I've always loved this story because sometimes I find myself looking for a pencil that I have for a very long time. It´s a very special pencil for me, that´s why I call it the "train of thought". I call this pencils so because sometimes I think it helps me to find a line to be developed for a few paragraphs. It's ridiculous, I know. But it works. With the "train of thought" close, I just need a word lightly scratching a blank sheet for the phrases start popping in my head. All I have to do is to read my own thinking while writing it, as soon as I can. In general, all the phrases triggered by "train of thought" make sense and I do not need to worry too much about the sequence of things. He has a self-paced and exciting way, like a person who is talking to you, even with a certain intimacy, but not too much.

There was a period of discouragement, of course. Like any triggery artifact , "train of thought" has gone through several phases and also inspired me for some blank pages.
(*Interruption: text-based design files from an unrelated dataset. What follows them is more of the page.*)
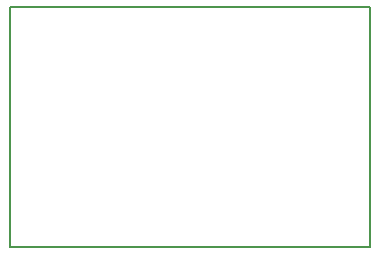
<source format=gm1>
G04 #@! TF.FileFunction,Profile,NP*
%FSLAX46Y46*%
G04 Gerber Fmt 4.6, Leading zero omitted, Abs format (unit mm)*
G04 Created by KiCad (PCBNEW 4.0.7) date 04/16/19 16:10:46*
%MOMM*%
%LPD*%
G01*
G04 APERTURE LIST*
%ADD10C,0.100000*%
%ADD11C,0.150000*%
G04 APERTURE END LIST*
D10*
D11*
X0Y0D02*
X-30480000Y0D01*
X0Y-20320000D02*
X0Y0D01*
X-30480000Y-20320000D02*
X0Y-20320000D01*
X-30480000Y0D02*
X-30480000Y-20320000D01*
M02*

</source>
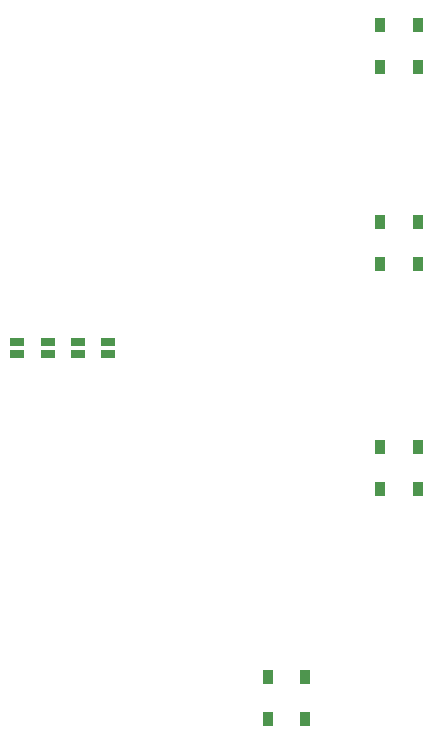
<source format=gbp>
G04 #@! TF.GenerationSoftware,KiCad,Pcbnew,5.1.4+dfsg1-1*
G04 #@! TF.CreationDate,2020-03-28T17:02:21+01:00*
G04 #@! TF.ProjectId,roni4x2split,726f6e69-3478-4327-9370-6c69742e6b69,rev?*
G04 #@! TF.SameCoordinates,Original*
G04 #@! TF.FileFunction,Paste,Bot*
G04 #@! TF.FilePolarity,Positive*
%FSLAX46Y46*%
G04 Gerber Fmt 4.6, Leading zero omitted, Abs format (unit mm)*
G04 Created by KiCad (PCBNEW 5.1.4+dfsg1-1) date 2020-03-28 17:02:21*
%MOMM*%
%LPD*%
G04 APERTURE LIST*
%ADD10R,0.950000X1.300000*%
%ADD11R,1.143000X0.635000*%
G04 APERTURE END LIST*
D10*
X126992000Y-25586150D03*
X126992000Y-22036150D03*
X126992000Y-42253700D03*
X126992000Y-38703700D03*
X126992000Y-61302500D03*
X126992000Y-57752500D03*
X117475296Y-77203324D03*
X117475296Y-80753324D03*
X130166800Y-22036150D03*
X130166800Y-25586150D03*
X130166800Y-38703700D03*
X130166800Y-42253700D03*
X130166800Y-57752500D03*
X130166800Y-61302500D03*
X120650304Y-80753324D03*
X120650304Y-77203324D03*
D11*
X103981512Y-49911442D03*
X103981512Y-48910682D03*
X101401818Y-48910682D03*
X101401818Y-49911442D03*
X98822124Y-49911442D03*
X98822124Y-48910682D03*
X96242430Y-48910682D03*
X96242430Y-49911442D03*
M02*

</source>
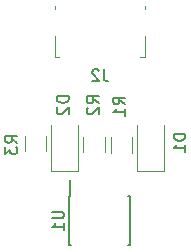
<source format=gbo>
G04 #@! TF.GenerationSoftware,KiCad,Pcbnew,5.0-dev-unknown-bc6763e~61~ubuntu16.04.1*
G04 #@! TF.CreationDate,2018-02-24T23:45:45-08:00*
G04 #@! TF.ProjectId,16-Tiny-Pixels-BeforePanel,31362D54696E792D506978656C732D42,rev?*
G04 #@! TF.SameCoordinates,Original*
G04 #@! TF.FileFunction,Legend,Bot*
G04 #@! TF.FilePolarity,Positive*
%FSLAX46Y46*%
G04 Gerber Fmt 4.6, Leading zero omitted, Abs format (unit mm)*
G04 Created by KiCad (PCBNEW 5.0-dev-unknown-bc6763e~61~ubuntu16.04.1) date Sat Feb 24 23:45:45 2018*
%MOMM*%
%LPD*%
G01*
G04 APERTURE LIST*
%ADD10C,0.120000*%
%ADD11C,0.150000*%
%ADD12R,1.800000X1.070000*%
%ADD13O,1.700000X1.700000*%
%ADD14R,1.700000X1.700000*%
%ADD15R,1.800000X1.245000*%
%ADD16R,0.600000X1.550000*%
%ADD17R,1.175000X1.900000*%
%ADD18R,2.375000X1.900000*%
%ADD19R,1.475000X2.100000*%
%ADD20R,0.450000X1.380000*%
G04 APERTURE END LIST*
D10*
X48216449Y-34124491D02*
X48216449Y-30224491D01*
X50536449Y-34124491D02*
X48216449Y-34124491D01*
X50536449Y-30224491D02*
X50536449Y-34124491D01*
X40930000Y-34090000D02*
X40930000Y-30190000D01*
X43250000Y-34090000D02*
X40930000Y-34090000D01*
X43250000Y-30190000D02*
X43250000Y-34090000D01*
X46016449Y-32564491D02*
X46016449Y-31264491D01*
X47836449Y-32564491D02*
X47836449Y-31264491D01*
X43676449Y-32536991D02*
X43676449Y-31236991D01*
X45496449Y-32536991D02*
X45496449Y-31236991D01*
X38720000Y-32460000D02*
X38720000Y-31160000D01*
X40540000Y-32460000D02*
X40540000Y-31160000D01*
D11*
X42545000Y-36235000D02*
X42545000Y-34835000D01*
X47645000Y-36235000D02*
X47645000Y-40385000D01*
X42495000Y-36235000D02*
X42495000Y-40385000D01*
X47645000Y-36235000D02*
X47500000Y-36235000D01*
X47645000Y-40385000D02*
X47500000Y-40385000D01*
X42495000Y-40385000D02*
X42640000Y-40385000D01*
X42495000Y-36235000D02*
X42545000Y-36235000D01*
D10*
X41270000Y-20160000D02*
X41270000Y-20420000D01*
X41270000Y-22700000D02*
X41270000Y-24470000D01*
X41270000Y-24470000D02*
X41650000Y-24470000D01*
X48890000Y-24470000D02*
X48890000Y-22700000D01*
X48890000Y-20420000D02*
X48890000Y-20160000D01*
X48890000Y-24470000D02*
X48510000Y-24470000D01*
D11*
X52322380Y-30961904D02*
X51322380Y-30961904D01*
X51322380Y-31200000D01*
X51370000Y-31342857D01*
X51465238Y-31438095D01*
X51560476Y-31485714D01*
X51750952Y-31533333D01*
X51893809Y-31533333D01*
X52084285Y-31485714D01*
X52179523Y-31438095D01*
X52274761Y-31342857D01*
X52322380Y-31200000D01*
X52322380Y-30961904D01*
X52322380Y-32485714D02*
X52322380Y-31914285D01*
X52322380Y-32200000D02*
X51322380Y-32200000D01*
X51465238Y-32104761D01*
X51560476Y-32009523D01*
X51608095Y-31914285D01*
X42442380Y-27771904D02*
X41442380Y-27771904D01*
X41442380Y-28010000D01*
X41490000Y-28152857D01*
X41585238Y-28248095D01*
X41680476Y-28295714D01*
X41870952Y-28343333D01*
X42013809Y-28343333D01*
X42204285Y-28295714D01*
X42299523Y-28248095D01*
X42394761Y-28152857D01*
X42442380Y-28010000D01*
X42442380Y-27771904D01*
X41537619Y-28724285D02*
X41490000Y-28771904D01*
X41442380Y-28867142D01*
X41442380Y-29105238D01*
X41490000Y-29200476D01*
X41537619Y-29248095D01*
X41632857Y-29295714D01*
X41728095Y-29295714D01*
X41870952Y-29248095D01*
X42442380Y-28676666D01*
X42442380Y-29295714D01*
X47212380Y-28463333D02*
X46736190Y-28130000D01*
X47212380Y-27891904D02*
X46212380Y-27891904D01*
X46212380Y-28272857D01*
X46260000Y-28368095D01*
X46307619Y-28415714D01*
X46402857Y-28463333D01*
X46545714Y-28463333D01*
X46640952Y-28415714D01*
X46688571Y-28368095D01*
X46736190Y-28272857D01*
X46736190Y-27891904D01*
X47212380Y-29415714D02*
X47212380Y-28844285D01*
X47212380Y-29130000D02*
X46212380Y-29130000D01*
X46355238Y-29034761D01*
X46450476Y-28939523D01*
X46498095Y-28844285D01*
X44982380Y-28373333D02*
X44506190Y-28040000D01*
X44982380Y-27801904D02*
X43982380Y-27801904D01*
X43982380Y-28182857D01*
X44030000Y-28278095D01*
X44077619Y-28325714D01*
X44172857Y-28373333D01*
X44315714Y-28373333D01*
X44410952Y-28325714D01*
X44458571Y-28278095D01*
X44506190Y-28182857D01*
X44506190Y-27801904D01*
X44077619Y-28754285D02*
X44030000Y-28801904D01*
X43982380Y-28897142D01*
X43982380Y-29135238D01*
X44030000Y-29230476D01*
X44077619Y-29278095D01*
X44172857Y-29325714D01*
X44268095Y-29325714D01*
X44410952Y-29278095D01*
X44982380Y-28706666D01*
X44982380Y-29325714D01*
X38082380Y-31723333D02*
X37606190Y-31390000D01*
X38082380Y-31151904D02*
X37082380Y-31151904D01*
X37082380Y-31532857D01*
X37130000Y-31628095D01*
X37177619Y-31675714D01*
X37272857Y-31723333D01*
X37415714Y-31723333D01*
X37510952Y-31675714D01*
X37558571Y-31628095D01*
X37606190Y-31532857D01*
X37606190Y-31151904D01*
X37082380Y-32056666D02*
X37082380Y-32675714D01*
X37463333Y-32342380D01*
X37463333Y-32485238D01*
X37510952Y-32580476D01*
X37558571Y-32628095D01*
X37653809Y-32675714D01*
X37891904Y-32675714D01*
X37987142Y-32628095D01*
X38034761Y-32580476D01*
X38082380Y-32485238D01*
X38082380Y-32199523D01*
X38034761Y-32104285D01*
X37987142Y-32056666D01*
X41022380Y-37548095D02*
X41831904Y-37548095D01*
X41927142Y-37595714D01*
X41974761Y-37643333D01*
X42022380Y-37738571D01*
X42022380Y-37929047D01*
X41974761Y-38024285D01*
X41927142Y-38071904D01*
X41831904Y-38119523D01*
X41022380Y-38119523D01*
X42022380Y-39119523D02*
X42022380Y-38548095D01*
X42022380Y-38833809D02*
X41022380Y-38833809D01*
X41165238Y-38738571D01*
X41260476Y-38643333D01*
X41308095Y-38548095D01*
X45413333Y-25512380D02*
X45413333Y-26226666D01*
X45460952Y-26369523D01*
X45556190Y-26464761D01*
X45699047Y-26512380D01*
X45794285Y-26512380D01*
X44984761Y-25607619D02*
X44937142Y-25560000D01*
X44841904Y-25512380D01*
X44603809Y-25512380D01*
X44508571Y-25560000D01*
X44460952Y-25607619D01*
X44413333Y-25702857D01*
X44413333Y-25798095D01*
X44460952Y-25940952D01*
X45032380Y-26512380D01*
X44413333Y-26512380D01*
%LPC*%
D12*
X49376449Y-30319491D03*
X49376449Y-33329491D03*
X42090000Y-30285000D03*
X42090000Y-33295000D03*
D13*
X42440000Y-46360000D03*
X42440000Y-43820000D03*
X44980000Y-46360000D03*
X44980000Y-43820000D03*
X47520000Y-46360000D03*
D14*
X47520000Y-43820000D03*
D15*
X46926449Y-30321991D03*
X46926449Y-33506991D03*
X44586449Y-30294491D03*
X44586449Y-33479491D03*
X39630000Y-30217500D03*
X39630000Y-33402500D03*
D16*
X43165000Y-41010000D03*
X44435000Y-41010000D03*
X45705000Y-41010000D03*
X46975000Y-41010000D03*
X46975000Y-35610000D03*
X45705000Y-35610000D03*
X44435000Y-35610000D03*
X43165000Y-35610000D03*
D17*
X45920000Y-21560000D03*
X44240000Y-21560000D03*
D18*
X47990000Y-21560000D03*
X42170000Y-21560000D03*
D19*
X47542500Y-23860000D03*
X42617500Y-23860000D03*
D20*
X46380000Y-24220000D03*
X45730000Y-24220000D03*
X45080000Y-24220000D03*
X44430000Y-24220000D03*
X43780000Y-24220000D03*
M02*

</source>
Sometimes, for no apparent reason, I needed several paragraphs scribble or even drawn up some doodles in order to make paragraphs and paragraphs began to bubble over in my mind. In other times, very few, nothing happened. It was as if the pencil had a detector of anxiety that prevented him from working. It would not work if I was very happy, or unhappy too, or thirsty, hungry or sleep very little. The same would happen if I was too lazy, if I ate too much, or if I had a song stuck in my head. I also noticed that if I stayed a few weeks without reading a book, "train of thought" would work in a way lame, as if to recharge.
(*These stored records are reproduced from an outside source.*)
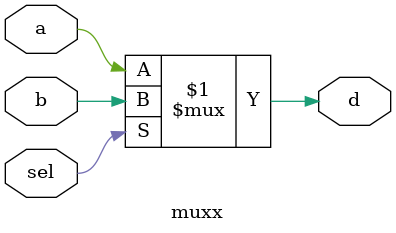
<source format=sv>
module muxx (a,b,sel,d);
input logic a,b,sel;
output logic d;
assign d=sel?b:a;
endmodule
</source>
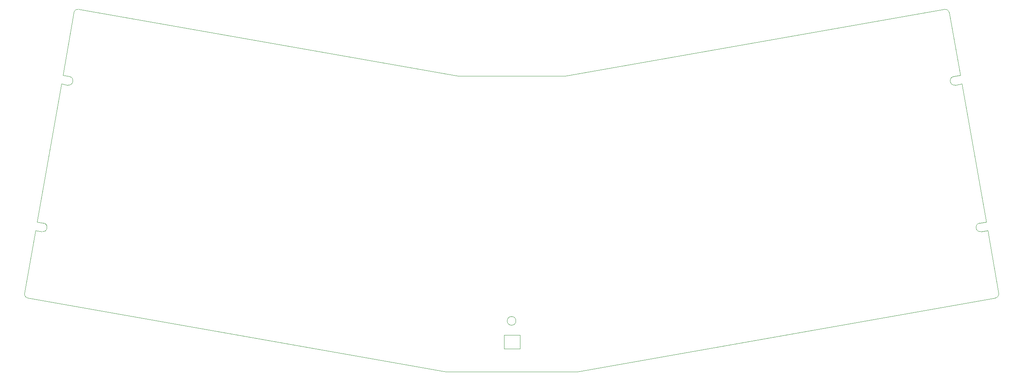
<source format=gbr>
%TF.GenerationSoftware,KiCad,Pcbnew,(5.1.10-1-10_14)*%
%TF.CreationDate,2021-09-19T11:37:43+09:00*%
%TF.ProjectId,Vpico,56706963-6f2e-46b6-9963-61645f706362,rev?*%
%TF.SameCoordinates,Original*%
%TF.FileFunction,Profile,NP*%
%FSLAX46Y46*%
G04 Gerber Fmt 4.6, Leading zero omitted, Abs format (unit mm)*
G04 Created by KiCad (PCBNEW (5.1.10-1-10_14)) date 2021-09-19 11:37:43*
%MOMM*%
%LPD*%
G01*
G04 APERTURE LIST*
%TA.AperFunction,Profile*%
%ADD10C,0.050000*%
%TD*%
%TA.AperFunction,Profile*%
%ADD11C,0.120000*%
%TD*%
G04 APERTURE END LIST*
D10*
X185000000Y-134500000D02*
G75*
G03*
X185000000Y-134500000I-1000000J0D01*
G01*
X168988893Y-146142501D02*
X199011107Y-146142501D01*
X171760051Y-78597547D02*
X196239949Y-78597547D01*
X295348618Y-128140172D02*
G75*
G02*
X294537459Y-129298627I-984807J-173648D01*
G01*
X291353508Y-114120930D02*
G75*
G02*
X291006212Y-112151316I-173648J984807D01*
G01*
X285449470Y-80637468D02*
G75*
G02*
X285102174Y-78667852I-173648J984808D01*
G01*
X282903030Y-63316508D02*
G75*
G02*
X284061487Y-64127667I173649J-984808D01*
G01*
X282903031Y-63316508D02*
X196239949Y-78597547D01*
X286579385Y-78407380D02*
X284061487Y-64127667D01*
X285102174Y-78667852D02*
X286579385Y-78407380D01*
X286926682Y-80376995D02*
X285449470Y-80637468D01*
X292483423Y-111890843D02*
X286926682Y-80376995D01*
X291006212Y-112151316D02*
X292483423Y-111890843D01*
X292830720Y-113860459D02*
X291353508Y-114120931D01*
X295348618Y-128140171D02*
X292830720Y-113860459D01*
X199011107Y-146142501D02*
X294537459Y-129298627D01*
X81420615Y-78407380D02*
X83938513Y-64127667D01*
X82897826Y-78667852D02*
X81420615Y-78407380D01*
X82550530Y-80637468D02*
X81073318Y-80376995D01*
X82897826Y-78667852D02*
G75*
G02*
X82550530Y-80637468I-173648J-984808D01*
G01*
X75516577Y-111890843D02*
X81073318Y-80376995D01*
X76646492Y-114120931D02*
X75169280Y-113860459D01*
X76993788Y-112151316D02*
X75516577Y-111890843D01*
X76993788Y-112151315D02*
G75*
G02*
X76646492Y-114120931I-173648J-984808D01*
G01*
X73462540Y-129298627D02*
G75*
G02*
X72651382Y-128140171I173649J984807D01*
G01*
X85096969Y-63316508D02*
X171760051Y-78597547D01*
X73462541Y-129298627D02*
X168988893Y-146142501D01*
X75169280Y-113860459D02*
X72651382Y-128140171D01*
X83938513Y-64127668D02*
G75*
G02*
X85096969Y-63316508I984808J-173648D01*
G01*
D11*
%TO.C,LED1*%
X185900000Y-140850000D02*
X182300000Y-140850000D01*
X185900000Y-137750000D02*
X185900000Y-140850000D01*
X182300000Y-137750000D02*
X185900000Y-137750000D01*
X182300000Y-140850000D02*
X182300000Y-137750000D01*
%TD*%
M02*

</source>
So, over the years, I discovered with pencil writing requires a specific feeling a daily discipline and sustained effort. And all this is volatile and mellifluous as words are. I will not say that everything I write has been blown by "train of thought", but I admit that a good portion of the best things that ever got put on paper just came by my fingertips after I scratched a little with this pencil. There were no needs to be much, just a word. The big problem is that I use this pencil for many, many years and now the "train of thought" is just a little stick. Walk with it down and up, along with a pad, which has nothing special, it's just paper. Once I was desperate because my pencil got into the washing machine, in the pocket of my jeans. I lost a pad, but that´s ok. The problem was with the "train of thought". For weeks, it was like writing with invisible ink, my subjects, verbs and predicates disappeared in the middle of sentences uncoordinated, swollen and moist. Another time, I lost one huge piece of the graphite at once after I left "train of thought" fall to the ground. It was awful. I had to pretend I was a modernist poet, nothing made sense.
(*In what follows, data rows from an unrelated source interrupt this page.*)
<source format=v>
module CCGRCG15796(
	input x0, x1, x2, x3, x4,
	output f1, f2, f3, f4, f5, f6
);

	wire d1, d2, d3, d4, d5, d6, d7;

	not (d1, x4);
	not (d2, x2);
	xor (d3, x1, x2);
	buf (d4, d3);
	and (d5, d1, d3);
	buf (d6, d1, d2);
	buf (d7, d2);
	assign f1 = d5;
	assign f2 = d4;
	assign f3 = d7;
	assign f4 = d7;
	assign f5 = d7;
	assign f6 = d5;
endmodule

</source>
I intend to prepare for the day when my "train of thought" is definitely over. I do not have much time.

Um comentário:

Anônimo disse...


O artista deve ter disciplina para, diariamente, exercitar o seu ofício.

Lembrei aquela frase do Picasso: "Que a inspiração chegue não depende de mim. A única coisa que posso fazer é garantir que ela me encontre trabalhando."

Gostei de tudo que eu já li do Paul Auster, do mesmo jeito que gosto dos seus textos. Obrigada por eles.